**Tekstfragment**:
====

Een groot voordeel van natuursteen is dan weer dat het een circulair materiaal is; hergebruik ervan is heel eenvoudig. Stenen gevelplaten kunnen – na even opschuren – opnieuw in gevels worden toegepast, of als vloer. Natuursteen was daarom een van de eerste materialen waar de recycletak van Rotor mee aan de slag ging. Ten slotte komt steen het liefst van dichtbij, bijvoorbeeld per spoor uit omliggende landen.
Nog even los van de transitie naar biobased en circulair bouwen is in de bouw al langer de ontwikkeling te zien naar lichtere constructies. In de gevel gaat het steeds vaker om lichte draagconstructies – of dat nou beton, staal of hout is – met dikke isolatiepakketten, omhuld door kunststoffolies, een luchtspouw en een weersbestendige huid. Gevels bestaan uit flinke pakketten van diverse materialen die op elkaar zijn geplakt en geschroefd, met een hoge embodied carbon, en zijn bovendien lastig uit elkaar te halen als het gebouw wordt gedemonteerd. De transitie naar een volledig biobased gevel lost dit probleem maar deels op. Tegen de opwarming van de gevel en voor de brandveiligheid moet er vaak toch ook weer een betonachtig materiaal aan worden toegevoegd. Dan zet je twee stappen vooruit en vervolgens toch ook weer een stap achteruit.

====

**Aangeleverd materiaal**:
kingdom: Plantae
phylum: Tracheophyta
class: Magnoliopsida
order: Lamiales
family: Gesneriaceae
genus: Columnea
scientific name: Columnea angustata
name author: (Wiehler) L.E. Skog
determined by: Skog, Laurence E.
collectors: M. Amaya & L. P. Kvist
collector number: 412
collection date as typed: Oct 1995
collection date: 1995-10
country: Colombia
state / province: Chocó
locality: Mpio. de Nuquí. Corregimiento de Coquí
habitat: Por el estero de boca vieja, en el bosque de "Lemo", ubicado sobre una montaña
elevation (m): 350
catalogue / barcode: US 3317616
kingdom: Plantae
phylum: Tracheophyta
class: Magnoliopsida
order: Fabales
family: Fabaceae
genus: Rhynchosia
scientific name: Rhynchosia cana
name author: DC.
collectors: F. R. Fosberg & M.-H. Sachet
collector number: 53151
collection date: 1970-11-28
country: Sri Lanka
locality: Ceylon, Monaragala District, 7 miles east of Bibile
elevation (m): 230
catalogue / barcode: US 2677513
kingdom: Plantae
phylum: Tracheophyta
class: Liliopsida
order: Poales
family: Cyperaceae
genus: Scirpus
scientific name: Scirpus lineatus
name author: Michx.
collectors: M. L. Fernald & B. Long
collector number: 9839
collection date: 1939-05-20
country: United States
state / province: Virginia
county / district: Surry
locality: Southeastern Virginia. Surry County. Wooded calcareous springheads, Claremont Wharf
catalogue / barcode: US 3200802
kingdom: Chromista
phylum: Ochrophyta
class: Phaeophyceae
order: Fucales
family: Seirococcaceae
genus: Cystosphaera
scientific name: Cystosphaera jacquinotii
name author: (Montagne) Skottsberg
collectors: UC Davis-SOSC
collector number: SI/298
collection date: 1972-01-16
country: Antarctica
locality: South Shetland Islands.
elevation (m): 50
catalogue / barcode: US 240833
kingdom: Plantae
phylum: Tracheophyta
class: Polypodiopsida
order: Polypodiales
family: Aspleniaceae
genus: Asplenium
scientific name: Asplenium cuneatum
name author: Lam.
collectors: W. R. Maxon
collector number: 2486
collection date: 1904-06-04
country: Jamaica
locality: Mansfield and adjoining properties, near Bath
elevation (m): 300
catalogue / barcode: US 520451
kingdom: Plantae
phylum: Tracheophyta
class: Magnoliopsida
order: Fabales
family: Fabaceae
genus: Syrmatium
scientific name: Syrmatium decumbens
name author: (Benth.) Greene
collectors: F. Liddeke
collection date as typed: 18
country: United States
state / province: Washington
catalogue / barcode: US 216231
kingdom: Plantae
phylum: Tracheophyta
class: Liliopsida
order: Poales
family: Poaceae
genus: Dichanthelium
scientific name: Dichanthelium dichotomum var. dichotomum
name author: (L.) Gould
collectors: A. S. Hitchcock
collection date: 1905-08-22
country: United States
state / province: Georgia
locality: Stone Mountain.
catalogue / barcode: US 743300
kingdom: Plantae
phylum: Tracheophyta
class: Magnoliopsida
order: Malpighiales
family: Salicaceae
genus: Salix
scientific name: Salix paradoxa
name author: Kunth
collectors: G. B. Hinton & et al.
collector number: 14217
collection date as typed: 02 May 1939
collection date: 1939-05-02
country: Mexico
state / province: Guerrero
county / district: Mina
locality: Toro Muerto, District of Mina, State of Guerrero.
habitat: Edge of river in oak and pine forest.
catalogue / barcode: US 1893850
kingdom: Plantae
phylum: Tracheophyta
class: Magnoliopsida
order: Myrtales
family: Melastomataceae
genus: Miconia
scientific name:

====

**Opdracht A**:
Beantwoord op basis van het tekstfragment:
(i) Met welk materiaal ging de recycletak van Rotor als een van de eerste aan de slag?
(ii) Van welke drie materialen kunnen de lichte draagconstructies in de gevel zijn gemaakt?
(iii) Waarvoor moet er aan een biobased gevel vaak toch een betonachtig materiaal worden toegevoegd?
**Opdracht B**: Typ het deel van het tekstfragment ongewijzigd over, beginnend bij "Nog even los" en eindigend bij "een stap achteruit.".
**Opdracht C**: Som alle onderdelen op waaruit de gevel volgens de zin "In de gevel gaat het steeds vaker om lichte draagconstructies" in het tekstfragment is opgebouwd.
Het aangeleverde materiaal staat los van het tekstfragment.

**Antwoord A**:
(i) Natuursteen.
(ii) Beton, staal of hout.
(iii) Tegen de opwarming van de gevel en voor de brandveiligheid.

**Antwoord B**:
Nog even los van de transitie naar biobased en circulair bouwen is in de bouw al langer de ontwikkeling te zien naar lichtere constructies. In de gevel gaat het steeds vaker om lichte draagconstructies – of dat nou beton, staal of hout is – met dikke isolatiepakketten, omhuld door kunststoffolies, een luchtspouw en een weersbestendige huid. Gevels bestaan uit flinke pakketten van diverse materialen die op elkaar zijn geplakt en geschroefd, met een hoge embodied carbon, en zijn bovendien lastig uit elkaar te halen als het gebouw wordt gedemonteerd. De transitie naar een volledig biobased gevel lost dit probleem maar deels op. Tegen de opwarming van de gevel en voor de brandveiligheid moet er vaak toch ook weer een betonachtig materiaal aan worden toegevoegd. Dan zet je twee stappen vooruit en vervolgens toch ook weer een stap achteruit.

**Antwoord C**:
- lichte draagconstructies (van beton, staal of hout)
- dikke isolatiepakketten
- kunststoffolies
- een luchtspouw
- een weersbestendige huid